Go into activity monitor and see if anything is maxing out the CPU. I frequently have an issue with one of the bluetooth processes going out of control and using as much CPU as they can get and that will make the machine run hot. Since I don't generally need bluetooth, I'm able to just disable it and you may find some runaway process that you can also remove.
posted by willnot at 5:33 AM on November 20

As someone who upgraded from that era of macbook pro to one of the new M series models, this is probably the biggest upgrade i've ever seen out of a computer. It completely wipes even the first time i got a system with an SSD, or anything else i've experienced. They're seriously star trek, fake movie green screen computer fast/smooth/silent/cold. Everything about them is just a gigantic, ridiculous cartoon upgrade.

10 years is a perfectly fine amount of time to get out of a computer, and honestly more than the average person does. And finally, after a decade of stagnation, the new ones feel like as much of a difference as the 2014 ones did over a 2004.

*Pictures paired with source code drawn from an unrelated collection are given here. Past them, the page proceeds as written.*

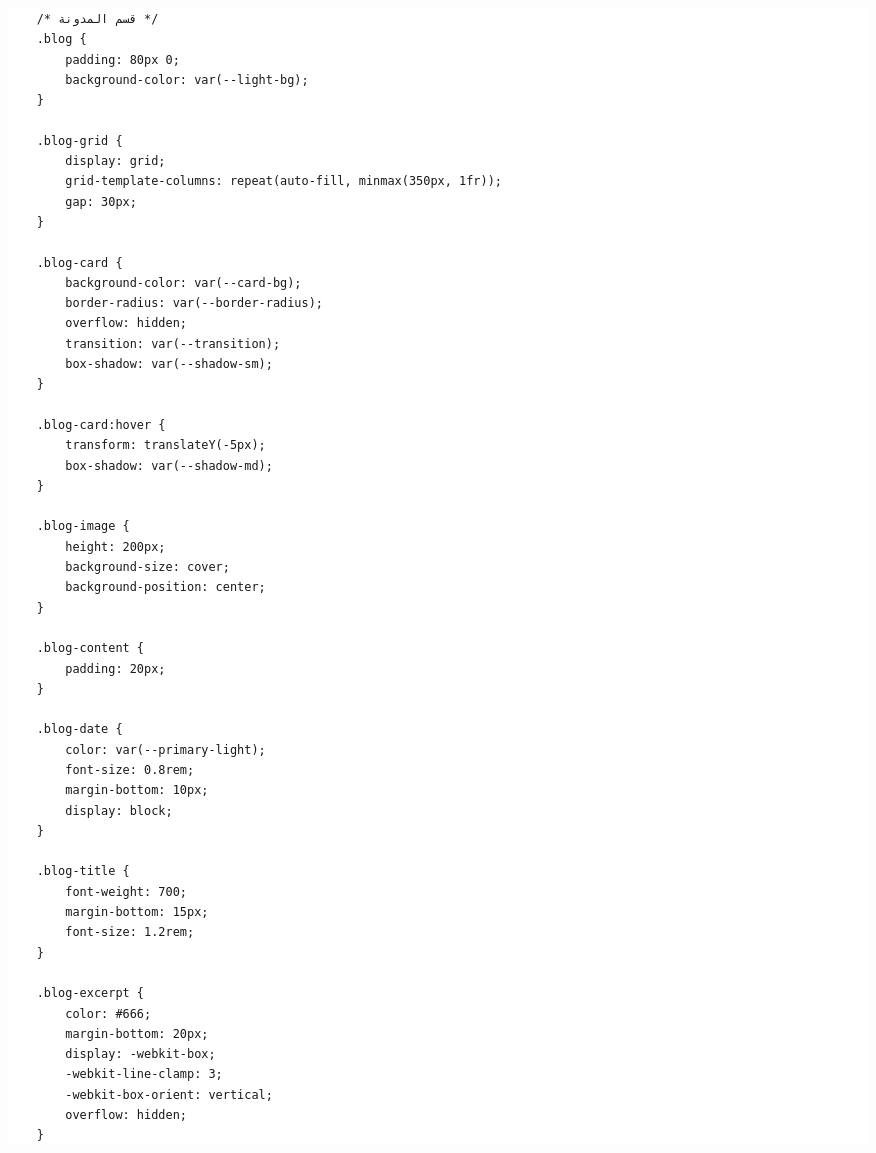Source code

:         /* قسم المدونة */
        .blog {
            padding: 80px 0;
            background-color: var(--light-bg);
        }
        
        .blog-grid {
            display: grid;
            grid-template-columns: repeat(auto-fill, minmax(350px, 1fr));
            gap: 30px;
        }
        
        .blog-card {
            background-color: var(--card-bg);
            border-radius: var(--border-radius);
            overflow: hidden;
            transition: var(--transition);
            box-shadow: var(--shadow-sm);
        }
        
        .blog-card:hover {
            transform: translateY(-5px);
            box-shadow: var(--shadow-md);
        }
        
        .blog-image {
            height: 200px;
            background-size: cover;
            background-position: center;
        }
        
        .blog-content {
            padding: 20px;
        }
        
        .blog-date {
            color: var(--primary-light);
            font-size: 0.8rem;
            margin-bottom: 10px;
            display: block;
        }
        
        .blog-title {
            font-weight: 700;
            margin-bottom: 15px;
            font-size: 1.2rem;
        }
        
        .blog-excerpt {
            color: #666;
            margin-bottom: 20px;
            display: -webkit-box;
            -webkit-line-clamp: 3;
            -webkit-box-orient: vertical;
            overflow: hidden;
        }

I got a super fancy one, but all said and done i would have been perfectly happy with the cheapest refurb m1 macbook air with enough storage, etc. My brain was just not ready to comprehend how big of a difference even that would be.
posted by emptythought at 5:23 AM on November 24

Response by poster: Okay I ordered a 15” MacBook Air M2! You people are very persuasive.
posted by HotToddy at 8:12 AM on November 24 [1 favorite]

Response by poster: (However I did get the old one functioning better with the Activity Monitor tip—thanks!)